> Source rows
◇ ◇ ◇

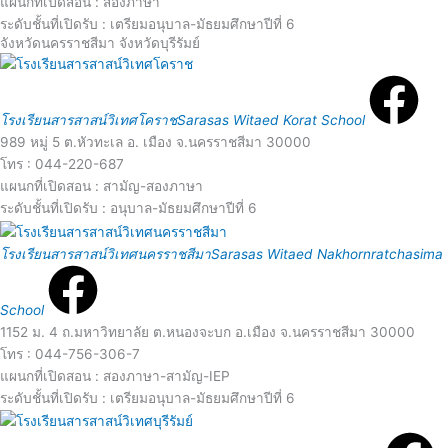
แผนกที่เปิดสอน : สองภาษา
r
d
ระดับชั้นที่เปิดรับ : เตรียมอนุบาล-มัธยมศึกษาปีที่ 6
จังหวัดนครราชสีมา จังหวัดบุรีรัมย์
e
R
M
e
o
โรงเรียนสารสาสน์วิเทศโคราช
Sarasas Witaed Korat School
989 หมู่ 5 ต.หัวทะเล อ. เมือง จ.นครราชสีมา 30000
a
โทร : 044-220-687
r
แผนกที่เปิดสอน : สามัญ-สองภาษา
d
ระดับชั้นที่เปิดรับ : อนุบาล-มัธยมศึกษาปีที่ 6
e
R
โรงเรียนสารสาสน์วิเทศนครราชสีมา
Sarasas Witaed Nakhornratchasima
M
e
o
School
a
1152 ม. 4 ถ.มหาวิทยาลัย ต.หนองจะบก อ.เมือง จ.นครราชสีมา 30000
โทร : 044-756-306-7
r
d
แผนกที่เปิดสอน : สองภาษา-สามัญ-IEP
ระดับชั้นที่เปิดรับ : เตรียมอนุบาล-มัธยมศึกษาปีที่ 6
e
R
M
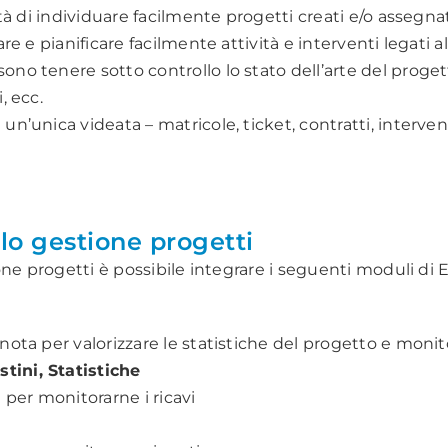
lità di individuare facilmente progetti creati e/o assegna
are e pianificare facilmente attività e interventi legati 
ono tenere sotto controllo lo stato dell’arte del proget
, ecc.
 un’unica videata – matricole, ticket, contratti, inter
ulo gestione progetti
ne progetti è possibile integrare i seguenti moduli di 
nota per valorizzare le statistiche del progetto e monitor
tini, Statistiche
per monitorarne i ricavi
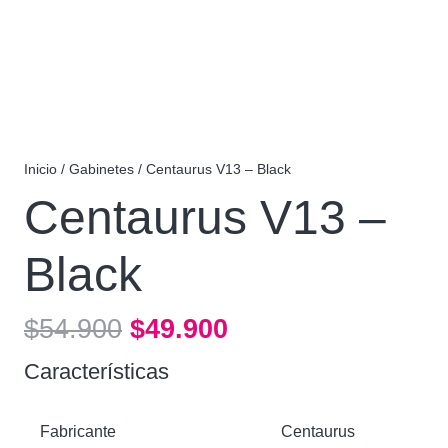
Inicio
/
Gabinetes
/ Centaurus V13 – Black
Centaurus V13 –
Black
El
El
$
54.900
$
49.900
precio
precio
Características
original
actual
era:
es:
Fabricante
Centaurus
$54.900.
$49.900.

◇ ◇ ◇

List each line from the rows above that contains the word "Centaurus".

/ Centaurus V13 – Black
Centaurus V13 –
Centaurus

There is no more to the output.